Records provided:
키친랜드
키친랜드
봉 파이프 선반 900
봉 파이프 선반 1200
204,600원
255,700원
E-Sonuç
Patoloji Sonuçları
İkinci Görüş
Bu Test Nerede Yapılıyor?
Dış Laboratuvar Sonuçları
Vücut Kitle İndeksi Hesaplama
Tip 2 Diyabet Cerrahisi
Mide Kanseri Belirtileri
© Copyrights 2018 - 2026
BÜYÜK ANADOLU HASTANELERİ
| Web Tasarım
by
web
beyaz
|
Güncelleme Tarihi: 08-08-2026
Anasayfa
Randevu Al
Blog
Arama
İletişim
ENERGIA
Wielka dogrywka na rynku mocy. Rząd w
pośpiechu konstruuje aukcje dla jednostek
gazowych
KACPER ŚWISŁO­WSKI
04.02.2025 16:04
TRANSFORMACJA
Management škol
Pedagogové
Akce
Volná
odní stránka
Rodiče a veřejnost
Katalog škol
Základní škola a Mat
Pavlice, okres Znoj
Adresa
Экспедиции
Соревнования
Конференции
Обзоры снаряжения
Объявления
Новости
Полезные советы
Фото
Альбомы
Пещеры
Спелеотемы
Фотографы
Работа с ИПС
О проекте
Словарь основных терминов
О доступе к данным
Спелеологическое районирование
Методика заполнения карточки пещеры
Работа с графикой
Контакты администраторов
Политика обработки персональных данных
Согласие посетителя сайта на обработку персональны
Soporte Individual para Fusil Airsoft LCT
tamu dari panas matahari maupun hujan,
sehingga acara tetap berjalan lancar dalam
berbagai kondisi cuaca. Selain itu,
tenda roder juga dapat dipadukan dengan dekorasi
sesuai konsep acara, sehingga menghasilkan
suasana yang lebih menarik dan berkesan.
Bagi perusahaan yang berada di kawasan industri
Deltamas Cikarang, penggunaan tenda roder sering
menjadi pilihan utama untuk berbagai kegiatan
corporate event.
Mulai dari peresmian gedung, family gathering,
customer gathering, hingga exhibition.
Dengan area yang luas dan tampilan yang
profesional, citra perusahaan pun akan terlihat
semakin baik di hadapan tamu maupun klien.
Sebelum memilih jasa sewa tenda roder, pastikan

Exercise brief: Change every "tenda roder" in the data above to "tenda dome" and keep all other lines exactly the same.

Written answer:
키친랜드
키친랜드
봉 파이프 선반 900
봉 파이프 선반 1200
204,600원
255,700원
E-Sonuç
Patoloji Sonuçları
İkinci Görüş
Bu Test Nerede Yapılıyor?
Dış Laboratuvar Sonuçları
Vücut Kitle İndeksi Hesaplama
Tip 2 Diyabet Cerrahisi
Mide Kanseri Belirtileri
© Copyrights 2018 - 2026
BÜYÜK ANADOLU HASTANELERİ
| Web Tasarım
by
web
beyaz
|
Güncelleme Tarihi: 08-08-2026
Anasayfa
Randevu Al
Blog
Arama
İletişim
ENERGIA
Wielka dogrywka na rynku mocy. Rząd w
pośpiechu konstruuje aukcje dla jednostek
gazowych
KACPER ŚWISŁO­WSKI
04.02.2025 16:04
TRANSFORMACJA
Management škol
Pedagogové
Akce
Volná
odní stránka
Rodiče a veřejnost
Katalog škol
Základní škola a Mat
Pavlice, okres Znoj
Adresa
Экспедиции
Соревнования
Конференции
Обзоры снаряжения
Объявления
Новости
Полезные советы
Фото
Альбомы
Пещеры
Спелеотемы
Фотографы
Работа с ИПС
О проекте
Словарь основных терминов
О доступе к данным
Спелеологическое районирование
Методика заполнения карточки пещеры
Работа с графикой
Контакты администраторов
Политика обработки персональных данных
Согласие посетителя сайта на обработку персональны
Soporte Individual para Fusil Airsoft LCT
tamu dari panas matahari maupun hujan,
sehingga acara tetap berjalan lancar dalam
berbagai kondisi cuaca. Selain itu,
tenda dome juga dapat dipadukan dengan dekorasi
sesuai konsep acara, sehingga menghasilkan
suasana yang lebih menarik dan berkesan.
Bagi perusahaan yang berada di kawasan industri
Deltamas Cikarang, penggunaan tenda dome sering
menjadi pilihan utama untuk berbagai kegiatan
corporate event.
Mulai dari peresmian gedung, family gathering,
customer gathering, hingga exhibition.
Dengan area yang luas dan tampilan yang
profesional, citra perusahaan pun akan terlihat
semakin baik di hadapan tamu maupun klien.
Sebelum memilih jasa sewa tenda dome, pastikan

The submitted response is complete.